Mr. Zaw and his attorney, Ben Novotny, have petitioned the Iowa Supreme Court to review the appeals decision.

If the high court refuses that petition and the trial court schedules a new trial on the informed consent issue alone, Mr. Novotny is optimistic: “However it’s determined, whether it’s here [district court] or at the Supreme Court, we’ll live with the court’s decision, we’ll retry the case, and we’ll ask for more money.”
 

 

 

Jury exceeds state cap in infant head-trauma case

In what’s being called the state’s largest medical malpractice judgment to date, a Nebraska jury has handed down a multimillion-dollar award to a couple whose daughter was improperly discharged from the hospital after suffering a fall-related seizure, a story in the Omaha World-Herald reports.

The fall occurred in 2017 at a day care center, where then 11-month-old Vivianne Marousek hit her head while playing and began experiencing a seizure. Taken to an Omaha hospital, the infant was first treated by an emergency department doctor and then placed in the care of a hospital pediatrician. (The ED doctor wasn’t a party to the subsequent suit.)

According to the plaintiffs, after examining and observing the child, the pediatrician concluded that her seizures wouldn’t persist and that she should be discharged from the hospital. Within 48 hours after returning home, however, Vivianne suffered severe seizures, resulting in debilitating brain damage. Healthy before her fall, the now 6-year-old is blind, in a wheelchair, has a form of cerebral palsy, and can’t communicate beyond rudimentary responses to her parents’ voices.

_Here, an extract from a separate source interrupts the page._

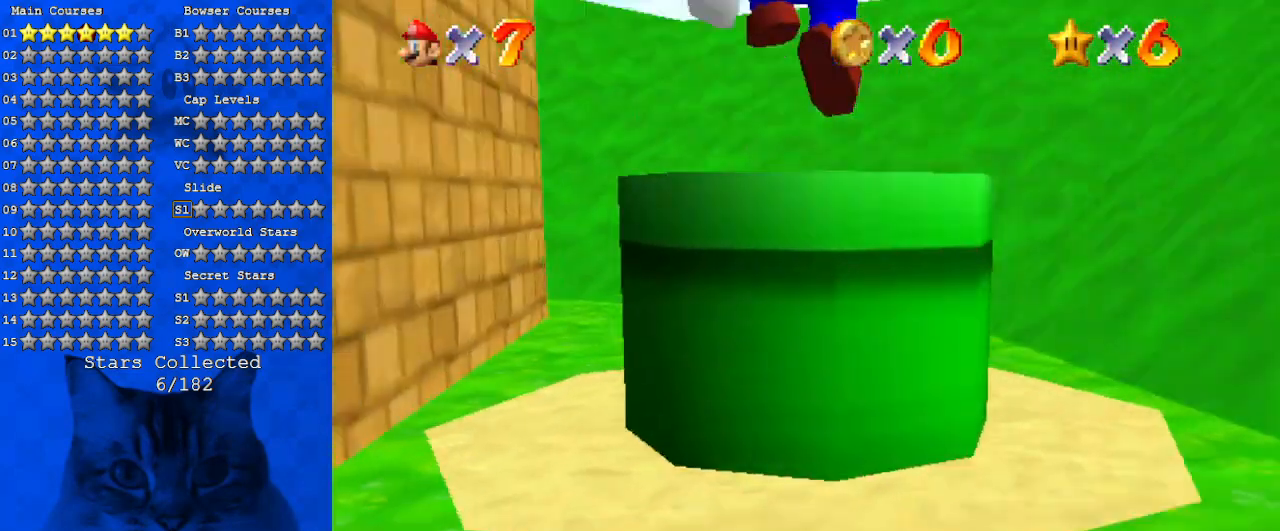
{"keys": ["down"], "events": [[33, "ctrl", "down"], [100, "down", "down"], [200, "ctrl", "up"], [266, "left", "up"], [366, "ctrl", "down"], [466, "ctrl", "up"]]}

After a 10-hour deliberation, the trial jury found both the hospital and the pediatrician liable for the child’s injuries. It awarded $21.5 million in damages for Vivianne’s ongoing medical care and $4.6 million in noneconomic damages to her parents.

An attorney for the hospital and pediatrician is expected to contest the award. Specifically, he’s expected to ask that the trial judge impose Nebraska’s $2.25 million cap on medical malpractice verdicts, thereby reducing the total award to $4.5 million, to be split evenly between Vivianne and her parents.

If that happens, the attorney for the plaintiffs has promised to contest the request, arguing that the state’s cap is unconstitutional and that the child’s lifetime medical bills will far exceed it.
 

University’s negligence caused them unnecessary suffering, women claim

A group of seven women has sued Yale University Medical School, in New Haven, Conn., for failing to safeguard the pain medication normally used during in vitro fertilization treatments, reports a story on Eyewitness News3 and other news sites.

The women’s suit follows a March 2021 guilty plea by a Yale staff nurse who was addicted to pain meds. In her plea, the nurse admitted to using a syringe to extract fentanyl from vials and then refilling those same vials with saline. Federal prosecutors say that at least 175 vials – some containing only saline and others with trace amounts of fentanyl – were tampered with in this manner.

As a result of Yale’s failure to guard against such actions, the women claim, they were subjected to unnecessary trauma and stress during their IVF treatments, which experts say can be unpleasant and take a physiologic toll on the body without the proper pain control.

The current suit won’t be the last, says the attorney representing the group of seven women. “We have somewhere on the line of 40-50 women who’ve been affected who contacted us,” he says.

A spokesperson for Yale declined to comment on the pending litigation.

 

A version of this article first appeared on Medscape.com.